Go through the lines below and repeat each one exactly, skipping pictures.
DATASET EXCERPTS section start
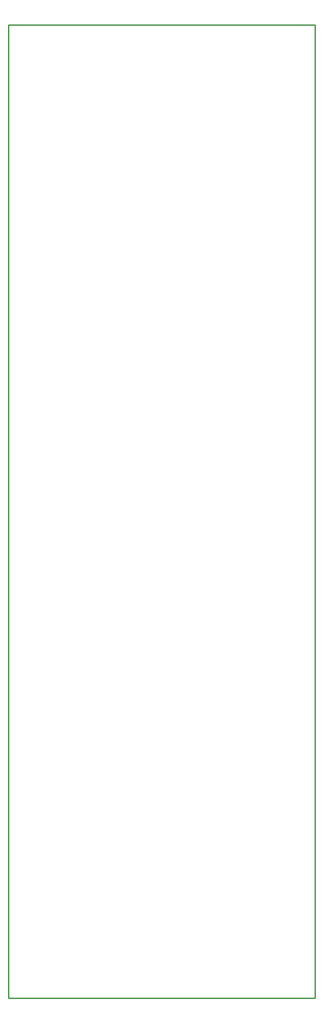
<source format=gko>
G04 Layer: BoardOutlineLayer*
G04 EasyEDA v6.5.29, 2023-07-09 11:22:14*
G04 34a5644dc25c44e99f5b06bf355c49f1,5a6b42c53f6a479593ecc07194224c93,10*
G04 Gerber Generator version 0.2*
G04 Scale: 100 percent, Rotated: No, Reflected: No *
G04 Dimensions in millimeters *
G04 leading zeros omitted , absolute positions ,4 integer and 5 decimal *
%FSLAX45Y45*%
%MOMM*%

%ADD10C,0.2540*%
D10*
X0Y18541974D02*
G01*
X5842000Y18541974D01*
X0Y18541961D02*
G01*
X5841987Y18541961D01*
X5841987Y0D01*
X0Y0D01*
X0Y18541961D01*

%LPD*%
M02*

</source>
DATASET EXCERPTS section end
* **PROBLEM SOLUTION**:
<source format=gko>
G04 Layer: BoardOutlineLayer*
G04 EasyEDA v6.5.29, 2023-07-09 11:22:14*
G04 34a5644dc25c44e99f5b06bf355c49f1,5a6b42c53f6a479593ecc07194224c93,10*
G04 Gerber Generator version 0.2*
G04 Scale: 100 percent, Rotated: No, Reflected: No *
G04 Dimensions in millimeters *
G04 leading zeros omitted , absolute positions ,4 integer and 5 decimal *
%FSLAX45Y45*%
%MOMM*%

%ADD10C,0.2540*%
D10*
X0Y18541974D02*
G01*
X5842000Y18541974D01*
X0Y18541961D02*
G01*
X5841987Y18541961D01*
X5841987Y0D01*
X0Y0D01*
X0Y18541961D01*

%LPD*%
M02*

</source>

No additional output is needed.